1. Q: Am I eligible for benefits on my ex-spouse’s record?

A: If you were married to your ex for at least 10 years and your ex is at least age 62, you may be eligible to collect benefits based upon your ex’s record. The same reductions occur to these benefits as if you were still married, that is, you will face a permanent reduction to your benefits if you file at the earliest age.

If your ex has not filed for his or her own benefits, in order to be eligible for the Spousal Benefit you must have been divorced for at least two years. If he or she has already filed for benefits the two year restriction does not apply.

2. Q: Can I remarry and still collect benefits based upon my ex’s record?

A: If you remarry you will not be eligible for spousal benefits based upon your ex’s record. However, if you are divorced later or your new spouse dies, you will again be eligible for benefits based upon the prior spouse’s record.
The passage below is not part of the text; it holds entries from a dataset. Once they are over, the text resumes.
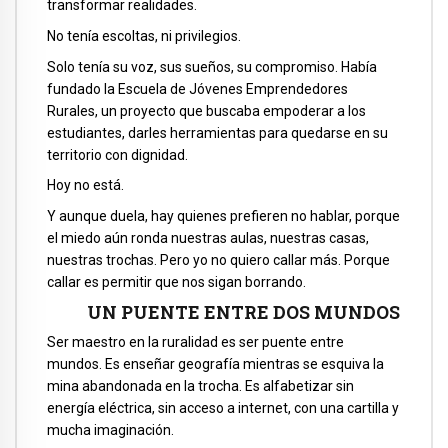
transformar realidades.
No tenía escoltas, ni privilegios.
Solo tenía su voz, sus sueños, su compromiso. Había
fundado la Escuela de Jóvenes Emprendedores
Rurales, un proyecto que buscaba empoderar a los
estudiantes, darles herramientas para quedarse en su
territorio con dignidad.
Hoy no está.
Y aunque duela, hay quienes prefieren no hablar, porque
el miedo aún ronda nuestras aulas, nuestras casas,
nuestras trochas. Pero yo no quiero callar más. Porque
callar es permitir que nos sigan borrando.
UN PUENTE ENTRE DOS MUNDOS
Ser maestro en la ruralidad es ser puente entre
mundos. Es enseñar geografía mientras se esquiva la
mina abandonada en la trocha. Es alfabetizar sin
energía eléctrica, sin acceso a internet, con una cartilla y
mucha imaginación.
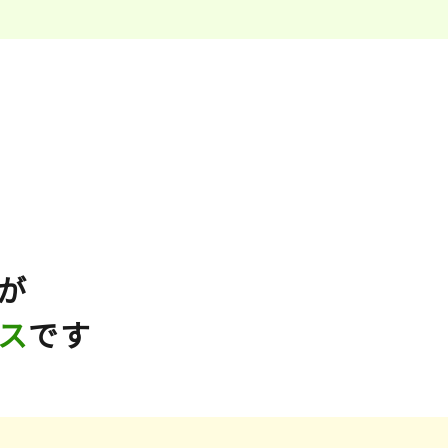
が
ス
です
In addition, if you remarry after age 60 you will continue to be eligible for a survivor’s benefit after your ex-spouse’s death. If you remarry before age 60 (and remain married) you are not eligible for the survivor benefit based on your ex’s record.

3. Q: I was married twice for more than 10 years each. One of the ex’s was quite a bit younger and would not yet be 62, although he had a much higher earnings record. Can I take benefits based upon the older ex’s record for a while and then switch to the younger later?
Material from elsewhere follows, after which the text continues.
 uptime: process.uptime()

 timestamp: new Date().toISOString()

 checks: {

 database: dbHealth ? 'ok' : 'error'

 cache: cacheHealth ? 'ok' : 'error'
A: Yes, you can switch to a more advantageous benefit at any time. However if you start the Spousal Benefit early (before Full Retirement Age) on one ex-spouse and then later switch to the other ex’s record, you will still have the same reduction on the later benefit as if you had started that benefit early as well, no matter what age you are when you switch.
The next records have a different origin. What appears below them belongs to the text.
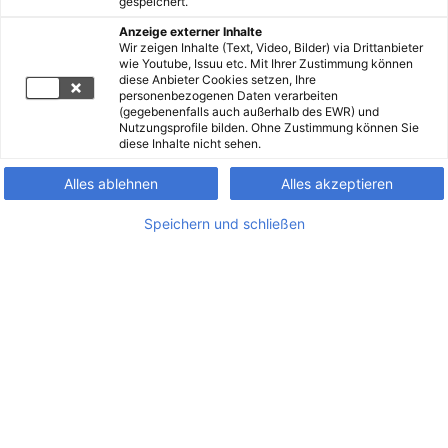
gespeichert.
Anzeige externer Inhalte
Wir zeigen Inhalte (Text, Video, Bilder) via Drittanbieter
wie Youtube, Issuu etc. Mit Ihrer Zustimmung können
diese Anbieter Cookies setzen, Ihre
personenbezogenen Daten verarbeiten
(gegebenenfalls auch außerhalb des EWR) und
Nutzungsprofile bilden. Ohne Zustimmung können Sie
diese Inhalte nicht sehen.
Alles ablehnen
Alles akzeptieren
Speichern und schließen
4. Q: When my ex-spouse begins taking benefits based upon my record, does that reduce the available benefits for my current spouse?

A: No. Ex-spouse benefits are payable in full, and have no impact on your current spouse, children, or other dependents’ benefits. Ex-spouse benefits are not counted toward the Family Maximum (FMax) benefit amount.

5. Q: What are the requirements to receive a Survivor Benefit based upon the record of a late ex-spouse?

A: Same as for the Spousal Benefit – you must have been married for at least 10 years, and you must not remarry before age 60. If you remarry before age 60 and subsequently divorce or the current spouse dies, you will be eligible for benefits based on either spouse’s record (assuming the current marriage lasted at least 12 months before the death).

6. Q: How does deemed filing work for ex-spouses?

A: Since there is not a requirement for your ex-spouse to have filed for his or her benefit to enable payment of Spousal Benefits to you, deemed filing takes effect as soon as your ex is age 62 and your divorce has been 2 years or more in the past. This means that sometimes you cannot plan your benefits as easily.

For example, let’s say you were married for 10 years or more and your divorce was already 2 years in the past. You’re approaching 62 years of age, and it has been your plan to apply for your own benefits at 62 and wait until 66 to apply for spousal benefits. Depending upon how old your ex-spouse is, you may or may not be able to do as you hoped. If your ex is not already age 62 when you reach age 62, deemed filing will not apply to your situation.

However, if your ex is the same age as you are or any older then deemed filing applies. This would eliminate your option of delaying your spousal benefits until age 66 (as planned above) or would require you to wait to for file either benefit until age 66. Note that this only applies before you are at Full Retirement Age – deemed filing does not apply after FRA.

7. Q: Are there any unusual strategies that divorced spouses have available to them?

A: Divorcees can be in the unusual position for both ex-spouses to file a restricted application for spousal benefits only, once each of the ex’s are older than Full Retirement Age. When spouses are married, there is the requirement for the other spouse to have filed (or filed and suspended) in order to enable the first spouse to file for spousal benefits. Since ex-spouses do not have this requirement, both are eligible to file a restricted application for spousal benefits and delay their own retirement benefit to age 70.